The Horseshoe (also known as Fire Support Base Horseshoe, Horseshoe Hill or Hill 82), is an extinct volcano that was used by the 1st Australian Task Force (1ATF) as a military base during the Vietnam War.

==Geography==
The Horseshoe is located approximately 9 km southeast of Nui Dat, 1 km north of Đất Đỏ and immediately east of Route TI 52 in Phuoc Tuy Province. The Horseshoe is an extinct volcano with its crescent-shaped remaining walls (giving its Horseshoe shape) rising up to 100 ft above the surrounding plains, while the southern end is open.

==History==
The base was first established by the 5th Battalion, Royal Australian Regiment who air-assaulted into the area on 6 March 1967 in Operation Leeton. Occupation of the Horseshoe as a fire support base would allow artillery coverage of areas beyond the range of guns at Nui Dat and allow for patrols of the surrounding area.

The Horseshoe was at the north end of the 11 km barrier minefield that ran to Lo Gom on the coast and was intended to stop Vietcong (VC) infiltration from their bases in the northern hills to the populated coastal villages. On 16 March 1967 Australian sappers began constructing two parallel barbed-wire fences 70-100m apart that would enclose the minefield. On 1 May the sappers began laying M16 mines and after a month had laid more than 22,000 M16s for the loss of five Australians killed. The minefield was a failure with many of the mines stolen by the VC and reused against the Australians. In 1968 1ATF began removing the minefield.
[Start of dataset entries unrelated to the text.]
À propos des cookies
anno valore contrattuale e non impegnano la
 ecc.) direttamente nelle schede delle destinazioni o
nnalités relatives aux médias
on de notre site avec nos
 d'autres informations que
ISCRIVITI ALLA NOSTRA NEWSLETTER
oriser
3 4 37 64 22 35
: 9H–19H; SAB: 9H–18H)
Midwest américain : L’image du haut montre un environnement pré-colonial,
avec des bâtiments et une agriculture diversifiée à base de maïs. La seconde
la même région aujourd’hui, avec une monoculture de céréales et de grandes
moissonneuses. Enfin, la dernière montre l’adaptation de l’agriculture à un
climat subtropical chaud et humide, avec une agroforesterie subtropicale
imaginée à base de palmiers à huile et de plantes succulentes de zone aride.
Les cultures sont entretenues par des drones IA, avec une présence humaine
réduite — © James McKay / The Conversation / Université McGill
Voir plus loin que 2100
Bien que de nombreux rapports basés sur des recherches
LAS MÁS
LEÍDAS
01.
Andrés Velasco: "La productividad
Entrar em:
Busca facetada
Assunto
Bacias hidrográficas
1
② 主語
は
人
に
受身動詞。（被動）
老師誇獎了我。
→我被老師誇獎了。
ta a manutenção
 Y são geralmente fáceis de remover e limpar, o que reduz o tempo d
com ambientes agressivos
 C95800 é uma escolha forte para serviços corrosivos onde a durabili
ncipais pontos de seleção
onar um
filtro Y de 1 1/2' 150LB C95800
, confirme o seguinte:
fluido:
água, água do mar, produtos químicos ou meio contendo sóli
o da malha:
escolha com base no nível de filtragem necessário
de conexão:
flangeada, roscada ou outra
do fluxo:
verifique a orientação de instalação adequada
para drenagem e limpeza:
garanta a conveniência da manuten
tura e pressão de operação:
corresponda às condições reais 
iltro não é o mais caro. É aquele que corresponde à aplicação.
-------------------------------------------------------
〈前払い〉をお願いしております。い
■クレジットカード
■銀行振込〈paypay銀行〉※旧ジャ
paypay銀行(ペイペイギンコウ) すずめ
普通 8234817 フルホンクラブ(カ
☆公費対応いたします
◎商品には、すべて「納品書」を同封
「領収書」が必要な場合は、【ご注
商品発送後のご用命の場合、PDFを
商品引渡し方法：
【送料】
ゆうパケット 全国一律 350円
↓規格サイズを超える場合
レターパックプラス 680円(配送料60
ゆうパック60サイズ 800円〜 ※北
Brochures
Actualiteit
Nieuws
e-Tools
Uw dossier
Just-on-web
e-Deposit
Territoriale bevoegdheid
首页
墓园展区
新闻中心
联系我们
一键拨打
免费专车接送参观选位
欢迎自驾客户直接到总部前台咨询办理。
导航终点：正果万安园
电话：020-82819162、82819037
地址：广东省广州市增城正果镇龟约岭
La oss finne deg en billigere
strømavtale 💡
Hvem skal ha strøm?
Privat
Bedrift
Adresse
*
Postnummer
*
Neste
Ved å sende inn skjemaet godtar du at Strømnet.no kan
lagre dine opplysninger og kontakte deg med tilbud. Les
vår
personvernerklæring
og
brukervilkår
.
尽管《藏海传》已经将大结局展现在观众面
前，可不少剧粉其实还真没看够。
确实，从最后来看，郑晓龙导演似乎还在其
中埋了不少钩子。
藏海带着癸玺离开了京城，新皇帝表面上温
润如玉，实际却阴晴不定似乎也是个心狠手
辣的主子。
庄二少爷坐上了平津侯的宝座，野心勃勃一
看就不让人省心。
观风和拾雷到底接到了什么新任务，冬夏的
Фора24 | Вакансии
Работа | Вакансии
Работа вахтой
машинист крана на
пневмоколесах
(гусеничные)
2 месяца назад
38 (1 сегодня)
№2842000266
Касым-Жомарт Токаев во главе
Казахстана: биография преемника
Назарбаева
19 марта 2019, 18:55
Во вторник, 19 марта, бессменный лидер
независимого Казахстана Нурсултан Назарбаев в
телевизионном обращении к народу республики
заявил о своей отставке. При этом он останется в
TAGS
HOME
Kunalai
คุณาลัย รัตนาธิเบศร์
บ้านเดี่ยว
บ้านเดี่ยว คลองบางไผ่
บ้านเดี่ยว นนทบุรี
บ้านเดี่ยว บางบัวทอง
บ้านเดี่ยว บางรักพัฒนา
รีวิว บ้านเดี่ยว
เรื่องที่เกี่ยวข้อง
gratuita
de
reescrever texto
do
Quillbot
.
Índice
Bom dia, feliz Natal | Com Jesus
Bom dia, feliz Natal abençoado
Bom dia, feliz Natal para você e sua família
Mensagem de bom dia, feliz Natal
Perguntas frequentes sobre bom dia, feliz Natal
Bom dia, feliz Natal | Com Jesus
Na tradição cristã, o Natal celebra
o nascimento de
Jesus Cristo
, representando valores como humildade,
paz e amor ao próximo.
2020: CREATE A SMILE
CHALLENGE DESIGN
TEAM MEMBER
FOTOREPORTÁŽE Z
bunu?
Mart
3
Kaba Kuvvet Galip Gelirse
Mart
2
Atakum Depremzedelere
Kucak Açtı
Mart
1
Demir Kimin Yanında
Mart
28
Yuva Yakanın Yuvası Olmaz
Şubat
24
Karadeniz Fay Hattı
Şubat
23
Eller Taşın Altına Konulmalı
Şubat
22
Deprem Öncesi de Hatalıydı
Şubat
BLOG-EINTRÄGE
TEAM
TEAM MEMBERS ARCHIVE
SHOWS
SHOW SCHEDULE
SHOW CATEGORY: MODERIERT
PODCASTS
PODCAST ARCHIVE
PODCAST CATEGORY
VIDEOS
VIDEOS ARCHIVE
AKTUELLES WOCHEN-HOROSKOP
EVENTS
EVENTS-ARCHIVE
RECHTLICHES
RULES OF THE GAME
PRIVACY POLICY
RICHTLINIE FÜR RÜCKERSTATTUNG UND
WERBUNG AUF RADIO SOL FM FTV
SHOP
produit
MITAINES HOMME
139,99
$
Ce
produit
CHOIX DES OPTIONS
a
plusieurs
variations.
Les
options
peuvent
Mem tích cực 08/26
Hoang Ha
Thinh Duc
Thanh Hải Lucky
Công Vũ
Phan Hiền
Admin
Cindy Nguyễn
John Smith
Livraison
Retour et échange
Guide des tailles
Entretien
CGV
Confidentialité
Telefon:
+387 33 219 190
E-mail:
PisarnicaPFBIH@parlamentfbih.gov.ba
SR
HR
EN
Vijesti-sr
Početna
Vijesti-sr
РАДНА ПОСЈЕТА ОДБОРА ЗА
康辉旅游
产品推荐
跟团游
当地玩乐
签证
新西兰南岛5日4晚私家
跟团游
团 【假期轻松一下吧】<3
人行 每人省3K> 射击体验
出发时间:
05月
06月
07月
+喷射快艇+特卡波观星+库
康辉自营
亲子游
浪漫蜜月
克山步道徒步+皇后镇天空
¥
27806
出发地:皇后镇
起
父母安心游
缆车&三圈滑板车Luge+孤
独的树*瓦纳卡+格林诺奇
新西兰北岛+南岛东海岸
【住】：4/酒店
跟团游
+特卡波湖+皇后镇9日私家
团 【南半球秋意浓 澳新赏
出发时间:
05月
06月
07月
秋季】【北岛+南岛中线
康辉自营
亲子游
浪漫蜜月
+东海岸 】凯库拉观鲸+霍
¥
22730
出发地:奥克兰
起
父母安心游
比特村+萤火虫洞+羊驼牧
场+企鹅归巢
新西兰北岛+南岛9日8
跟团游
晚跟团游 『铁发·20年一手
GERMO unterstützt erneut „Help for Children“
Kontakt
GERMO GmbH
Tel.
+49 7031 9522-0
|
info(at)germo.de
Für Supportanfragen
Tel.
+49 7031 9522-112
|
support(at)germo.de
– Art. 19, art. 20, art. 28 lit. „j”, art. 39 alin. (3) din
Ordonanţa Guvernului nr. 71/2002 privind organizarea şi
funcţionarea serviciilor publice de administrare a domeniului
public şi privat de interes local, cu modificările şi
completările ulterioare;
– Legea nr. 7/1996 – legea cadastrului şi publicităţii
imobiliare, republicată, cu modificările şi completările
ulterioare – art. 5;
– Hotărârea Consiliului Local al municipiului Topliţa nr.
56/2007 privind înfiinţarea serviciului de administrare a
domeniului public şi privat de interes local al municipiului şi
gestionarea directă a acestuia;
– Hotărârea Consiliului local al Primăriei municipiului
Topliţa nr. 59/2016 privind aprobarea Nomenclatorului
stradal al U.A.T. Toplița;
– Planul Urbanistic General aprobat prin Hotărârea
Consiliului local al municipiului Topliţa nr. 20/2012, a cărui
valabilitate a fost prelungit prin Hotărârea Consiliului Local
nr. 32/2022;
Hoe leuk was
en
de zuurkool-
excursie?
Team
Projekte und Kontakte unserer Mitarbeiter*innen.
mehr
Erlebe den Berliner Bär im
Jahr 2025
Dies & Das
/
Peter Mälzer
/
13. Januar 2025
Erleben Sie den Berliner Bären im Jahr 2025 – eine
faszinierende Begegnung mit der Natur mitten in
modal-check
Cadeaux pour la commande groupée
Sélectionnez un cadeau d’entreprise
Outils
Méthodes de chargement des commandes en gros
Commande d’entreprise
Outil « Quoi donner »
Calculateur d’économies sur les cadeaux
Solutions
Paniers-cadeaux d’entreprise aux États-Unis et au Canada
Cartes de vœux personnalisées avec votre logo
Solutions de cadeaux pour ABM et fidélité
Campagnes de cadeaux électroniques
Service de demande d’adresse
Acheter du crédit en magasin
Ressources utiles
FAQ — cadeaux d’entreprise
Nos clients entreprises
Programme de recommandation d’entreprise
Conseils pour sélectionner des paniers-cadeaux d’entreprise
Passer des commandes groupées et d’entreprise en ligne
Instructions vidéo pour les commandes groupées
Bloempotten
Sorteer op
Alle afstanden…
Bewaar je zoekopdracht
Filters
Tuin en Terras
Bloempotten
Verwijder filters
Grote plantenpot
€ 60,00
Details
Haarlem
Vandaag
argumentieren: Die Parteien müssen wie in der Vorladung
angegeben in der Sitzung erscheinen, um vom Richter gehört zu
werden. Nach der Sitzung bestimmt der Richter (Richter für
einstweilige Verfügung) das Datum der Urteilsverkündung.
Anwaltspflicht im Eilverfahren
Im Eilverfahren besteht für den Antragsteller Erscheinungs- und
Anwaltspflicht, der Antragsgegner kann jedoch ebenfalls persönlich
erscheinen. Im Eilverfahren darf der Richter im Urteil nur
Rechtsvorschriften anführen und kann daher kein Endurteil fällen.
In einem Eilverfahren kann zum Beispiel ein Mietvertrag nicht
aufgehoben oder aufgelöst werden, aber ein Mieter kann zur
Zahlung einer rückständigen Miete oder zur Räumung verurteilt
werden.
The rocky terrain within the Horseshoe made digging almost impossible and trenches and bunkers had to be blasted out and sandbags were filled with rocks. The temperature was cooler than Nui Dat particularly at night and a well provided ample water.

The Horseshoe was usually garrisoned by one infantry company and one artillery battery which would each be rotated between here and Nui Dat. From 27 May to 3 July 1967 the Horseshoe was entirely a New Zealand base with V Company, Royal New Zealand Infantry Regiment and a company of 161 Battery, Royal Regiment of New Zealand Artillery based there.

From July to December 1969 the base was used to train units from the Army of the Republic of Vietnam (ARVN) 18th Division in small arms handling and small unit tactics. The ARVN were described by the 1ATF deputy commander as "the worst battalion in the worst regiment in the worst division in the world." After training the ARVN units, mixed platoons would then mount patrol operations in the Horseshoe tactical area of responsibility.

The base was handed over to the ARVN in June 1971.